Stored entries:

····················

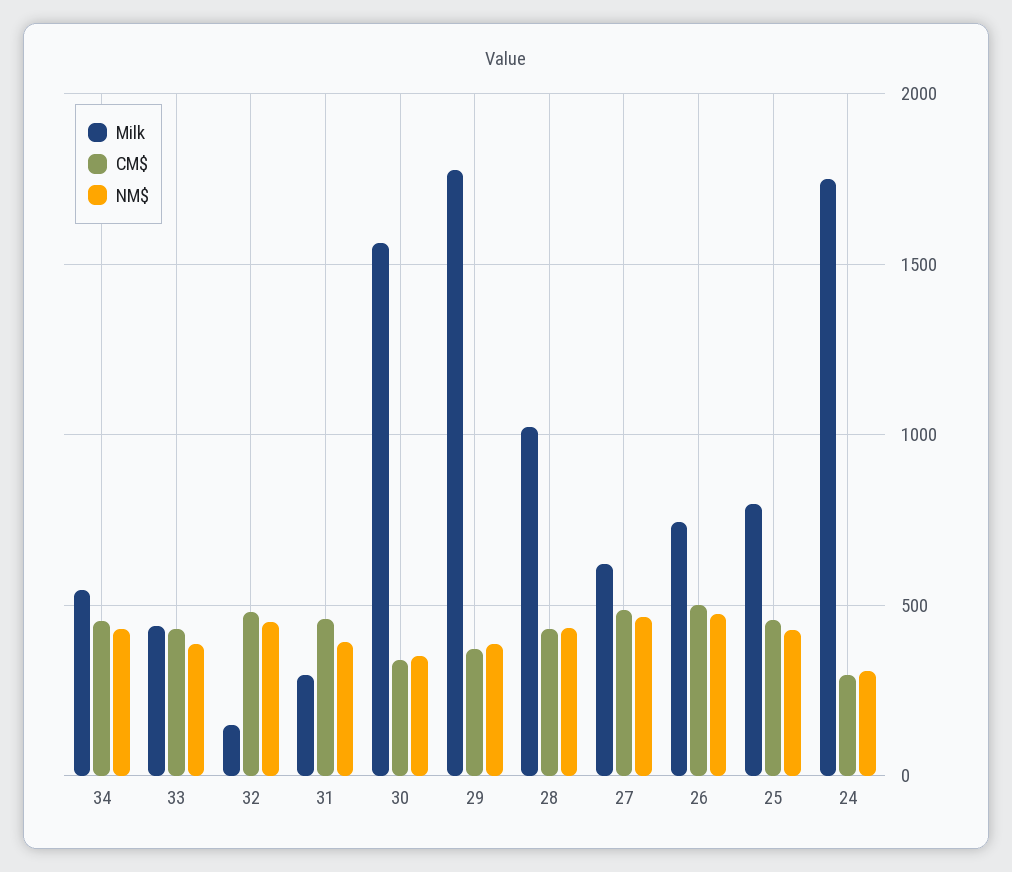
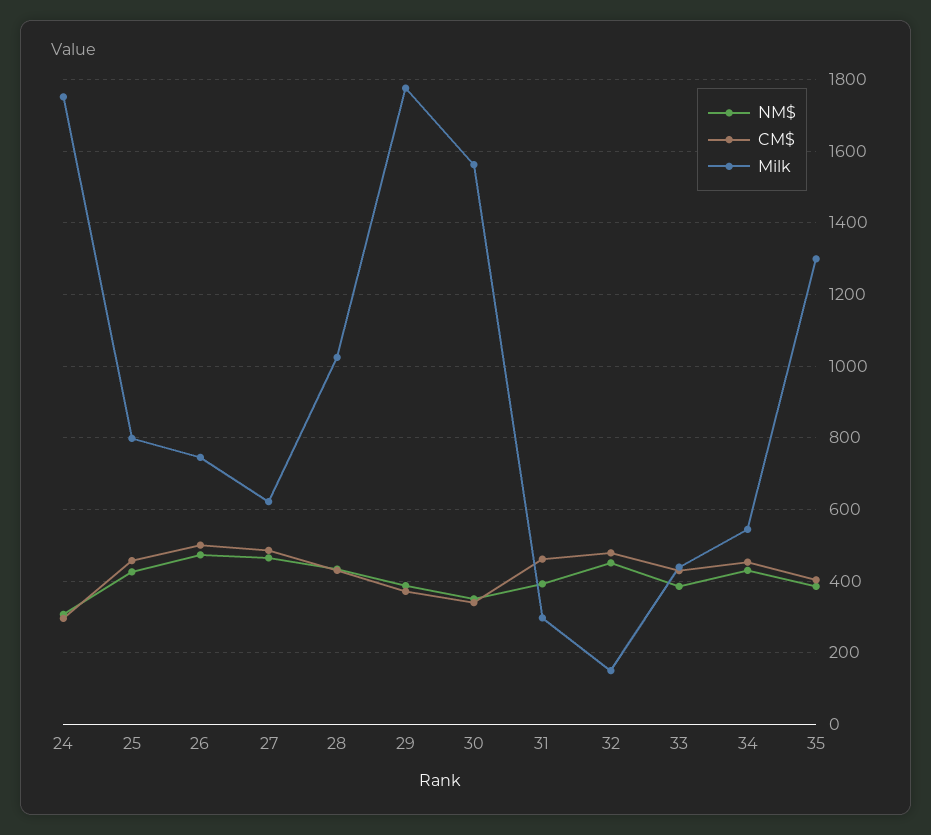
  {
    "Milk": {
      "34": 540,
      "33": 440,
      "32": 160,
      "31": 300,
      "30": 1560,
      "29": 1780,
      "28": 1020,
      "27": 620,
      "26": 740,
      "25": 800,
-     "24": 1760
+     "24": 1760,
+     "35": 1300
    },
    "CM$": {
      "34": 460,
      "33": 420,
      "32": 480,
      "31": 460,
      "30": 340,
      "29": 380,
      "28": 440,
      "27": 480,
      "26": 500,
      "25": 460,
-     "24": 300
+     "24": 300,
+     "35": 400
    },
    "NM$": {
      "34": 440,
      "33": 380,
      "32": 460,
      "31": 400,
      "30": 360,
      "29": 380,
      "28": 440,
      "27": 460,
      "26": 480,
      "25": 420,
-     "24": 300
+     "24": 300,
+     "35": 380
    }
  }

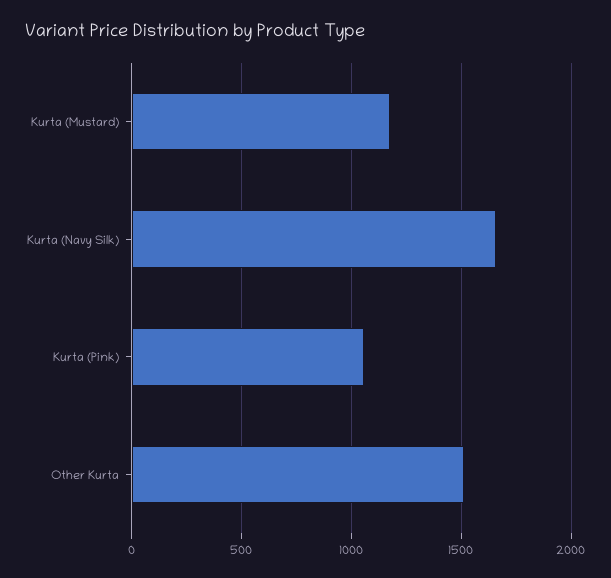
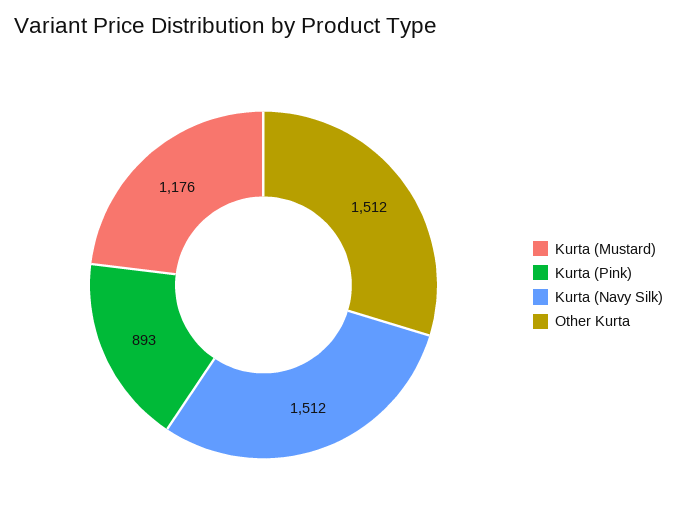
  {
    "Kurta (Mustard)": 1176,
-   "Kurta (Navy Silk)": 1650,
+   "Kurta (Navy Silk)": 1512,
-   "Kurta (Pink)": 1050,
+   "Kurta (Pink)": 893,
    "Other Kurta": 1512
  }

····················

What to do: Images are to be skipped, and each line above is to be returned exactly.

Written response:
  {
    "Milk": {
      "34": 540,
      "33": 440,
      "32": 160,
      "31": 300,
      "30": 1560,
      "29": 1780,
      "28": 1020,
      "27": 620,
      "26": 740,
      "25": 800,
-     "24": 1760
+     "24": 1760,
+     "35": 1300
    },
    "CM$": {
      "34": 460,
      "33": 420,
      "32": 480,
      "31": 460,
      "30": 340,
      "29": 380,
      "28": 440,
      "27": 480,
      "26": 500,
      "25": 460,
-     "24": 300
+     "24": 300,
+     "35": 400
    },
    "NM$": {
      "34": 440,
      "33": 380,
      "32": 460,
      "31": 400,
      "30": 360,
      "29": 380,
      "28": 440,
      "27": 460,
      "26": 480,
      "25": 420,
-     "24": 300
+     "24": 300,
+     "35": 380
    }
  }

  {
    "Kurta (Mustard)": 1176,
-   "Kurta (Navy Silk)": 1650,
+   "Kurta (Navy Silk)": 1512,
-   "Kurta (Pink)": 1050,
+   "Kurta (Pink)": 893,
    "Other Kurta": 1512
  }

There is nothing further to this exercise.